## Provided records
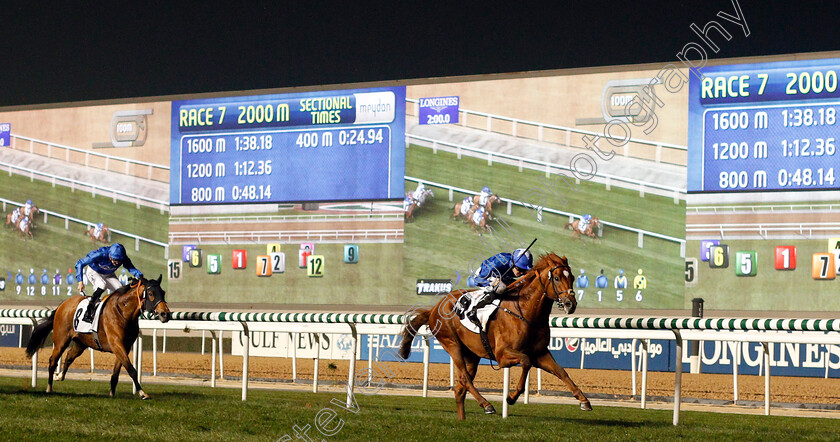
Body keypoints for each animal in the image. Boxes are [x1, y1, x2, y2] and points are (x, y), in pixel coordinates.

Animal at [23, 274, 171, 398]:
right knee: (53, 361)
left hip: (81, 342)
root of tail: (62, 305)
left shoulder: (125, 346)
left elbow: (116, 373)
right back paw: (49, 388)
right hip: (61, 340)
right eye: (151, 293)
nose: (165, 314)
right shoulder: (117, 344)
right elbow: (131, 369)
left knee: (69, 356)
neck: (123, 312)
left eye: (163, 292)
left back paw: (59, 376)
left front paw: (112, 394)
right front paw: (142, 393)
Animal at [400, 254, 592, 420]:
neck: (526, 313)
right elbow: (526, 361)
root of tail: (434, 309)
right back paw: (486, 404)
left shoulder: (540, 353)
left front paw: (584, 400)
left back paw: (463, 419)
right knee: (464, 378)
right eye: (557, 278)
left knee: (460, 387)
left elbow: (561, 372)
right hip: (452, 344)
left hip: (472, 354)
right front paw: (511, 397)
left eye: (572, 277)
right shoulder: (502, 355)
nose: (570, 304)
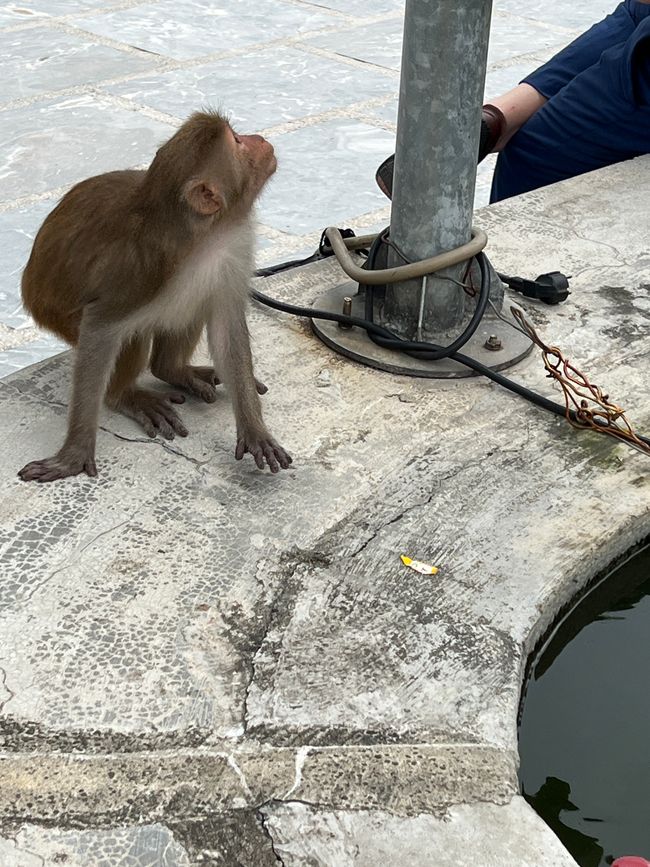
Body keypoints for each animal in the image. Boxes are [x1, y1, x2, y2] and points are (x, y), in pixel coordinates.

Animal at [18, 110, 292, 482]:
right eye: (237, 141)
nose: (259, 138)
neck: (203, 235)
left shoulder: (233, 249)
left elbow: (226, 324)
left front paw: (253, 429)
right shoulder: (141, 270)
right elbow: (100, 327)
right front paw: (74, 454)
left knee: (195, 301)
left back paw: (173, 369)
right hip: (56, 314)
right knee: (129, 335)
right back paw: (125, 396)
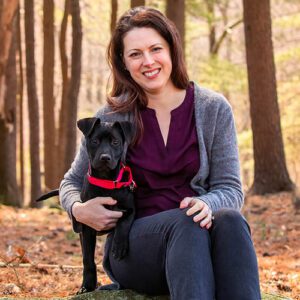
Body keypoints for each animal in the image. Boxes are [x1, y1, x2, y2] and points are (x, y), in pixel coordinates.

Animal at [36, 116, 136, 292]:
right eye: (95, 141)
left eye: (115, 142)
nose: (105, 158)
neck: (106, 181)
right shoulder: (88, 225)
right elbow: (88, 259)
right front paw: (87, 286)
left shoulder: (130, 208)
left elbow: (123, 223)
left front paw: (119, 245)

## Work order
Without the pictures, return the records above exactly as given.

## Exercise response
Body keypoints for each animal in the image. Boxes are [x1, y1, x2, y2] and points are (x, y), in pixel coordinates.

Animal at [23, 274, 171, 398]:
right knee: (53, 361)
left hip: (81, 342)
root of tail: (62, 305)
left shoulder: (125, 346)
left elbow: (116, 373)
right back paw: (49, 388)
right hip: (61, 340)
right eye: (151, 293)
nose: (165, 314)
right shoulder: (117, 344)
right elbow: (131, 369)
left knee: (69, 356)
neck: (123, 312)
left eye: (163, 292)
left back paw: (59, 376)
left front paw: (112, 394)
right front paw: (142, 393)
Animal at [400, 254, 592, 420]:
neck: (526, 313)
right elbow: (526, 361)
root of tail: (434, 309)
right back paw: (486, 404)
left shoulder: (540, 353)
left front paw: (584, 400)
left back paw: (463, 419)
right knee: (464, 378)
right eye: (557, 278)
left knee: (460, 387)
left elbow: (561, 372)
right hip: (452, 344)
left hip: (472, 354)
right front paw: (511, 397)
left eye: (572, 277)
right shoulder: (502, 355)
nose: (570, 304)
Body keypoints for each animal in the image. Boxes are [x1, y1, x2, y2] and points are (x, y), in pixel coordinates.

Animal at [18, 110, 292, 482]:
right eye: (237, 141)
nose: (259, 138)
neck: (203, 235)
left shoulder: (233, 249)
left elbow: (226, 324)
left front paw: (253, 429)
right shoulder: (141, 270)
right elbow: (100, 327)
right front paw: (74, 454)
left knee: (195, 301)
left back paw: (173, 369)
right hip: (56, 314)
right knee: (129, 335)
right back paw: (125, 396)
Body keypoints for each animal in the image. Boxes are [x1, y1, x2, y2] and points are (x, y), in pixel coordinates.

Animal at [36, 116, 136, 292]:
right eye: (95, 141)
left eye: (115, 142)
nose: (105, 158)
neck: (106, 181)
right shoulder: (88, 225)
right elbow: (88, 259)
right front paw: (87, 286)
left shoulder: (130, 208)
left elbow: (123, 223)
left front paw: (119, 245)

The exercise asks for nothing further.